Linkage is BAD for You: Shrunken Head Apple Sculpture Edition

 

  • Has Ron Unz debunked "hard hereditarianism"? Yes! No! No! Yes! Yes! Yes! No! No! No! That's not the point! Maybe? Nope. Yes! My take? Richard Lynn is a biased (and sloppy) but reasonably transparent scholar who, with colleagues, has drawn from disparate stores of data to conclude that IQ has some substantial and genetically attenuated positive association with national wealth. Ron Unz is a motivated journalist who saw an opportunity to bait racialist cheerleaders into predictable fits of spleen. By cherry-picking for instances of internal inconsistency within Lynn's kitchen sink data dumps, Unz advances a narrow and lawyerly (but not disingenuous) rebuttal that tends at every turn to minimize the crucial significance of controlled behavior-genetic data, which provide the strongest baseline support for "hard hereditarianism," provided the term is meaningfully defined — as it always is — to allow that environmental factors remain in play.
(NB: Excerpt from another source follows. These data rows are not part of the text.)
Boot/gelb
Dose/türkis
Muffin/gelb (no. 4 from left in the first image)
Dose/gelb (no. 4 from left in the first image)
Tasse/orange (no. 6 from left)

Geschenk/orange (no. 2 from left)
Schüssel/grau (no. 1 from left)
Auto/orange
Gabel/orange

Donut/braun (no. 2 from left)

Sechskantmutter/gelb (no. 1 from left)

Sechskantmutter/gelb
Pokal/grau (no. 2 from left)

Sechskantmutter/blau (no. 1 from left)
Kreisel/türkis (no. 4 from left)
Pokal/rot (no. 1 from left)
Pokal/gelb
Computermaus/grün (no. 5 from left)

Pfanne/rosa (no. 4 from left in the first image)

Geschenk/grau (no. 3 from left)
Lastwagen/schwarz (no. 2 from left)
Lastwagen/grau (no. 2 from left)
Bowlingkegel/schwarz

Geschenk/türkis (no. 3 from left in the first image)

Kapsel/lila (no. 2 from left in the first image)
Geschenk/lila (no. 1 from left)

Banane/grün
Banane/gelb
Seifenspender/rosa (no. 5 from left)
The present debate, to borrow Fester's term, is mostly "theater." [UPDATE: a reader points out that Steven Pinker has also responded to Ron Unz here.]
  • Aschwin de Wolf reviews The Better Angels of Our Nature.
  • Gilad Atzmon reviews A Serious Man.
  • Trevor Lynch reviews A Serious Man.
  • Kevin MacDonald reviews A Serious Man.
  • The artist formerly known as Roissy speculates on the elusive "gay gene."
  • Read this and laugh.
  • Watch this and laugh.
  • Has Steven Pinker debunked "group selection"? Yes! No! No! Yes! Yes? Yes! No! No! Yes! Sort of? I don't understand! No! Yes! My take? It's wise to think thrice before arguing with Pinker — or with John Hawks –  and there are compelling reasons to believe that observed "groupish" tendencies, from stampeding herds to sacrificial altruism to team spirit, are entirely consistent with elegant gene-selectionist models that have proved robust when challenged in the past. Beyond the wrangling over conceptual scaffolding and semantics that punctuate the exchange among Pinker and defenders of variously qualified iterations of group — or "multi-level" — selection, the take-home point seems to be that the soup of culture is best understood as a gnarly environment favoring (individual) competitive strategies that skew toward coformity and cohesion, thereby inviting sophisticated misinterpretation and setting the default for skepticism. Of course, human culture is unique and powerful and human populations are observably inter-competitive, and it is theoretically possible (as Pinker concedes) that some formalized group selectionist model could here and there turn out to have special explanatory power. If I were sleuthing on the anthropological front, I would look carefully at genetically concentrated effects arising from genocidal inter-tribal conflicts or maybe from religious shunning practices, where the population-bound effects of adopting culturally facilitated customs might be such that provide a more efficient mechanistic template for higher-level selection and subsequent replication of distinct genetic traits. Perhaps those aren't the best candidates for scrutiny, but if there are suspicous threshold events where micro-replicative models may to give way to profound macro-replicative adaptation, that's where you want to compare the maths and — maybe — hedge your bets. 

Memento mori.  

One thought on “Linkage is BAD for You: Shrunken Head Apple Sculpture Edition

  1. Never read Rand, but I always thought the clearest example of her rejection of capitalism was the architect blowing up a building he designed & disliked, but didn’t own.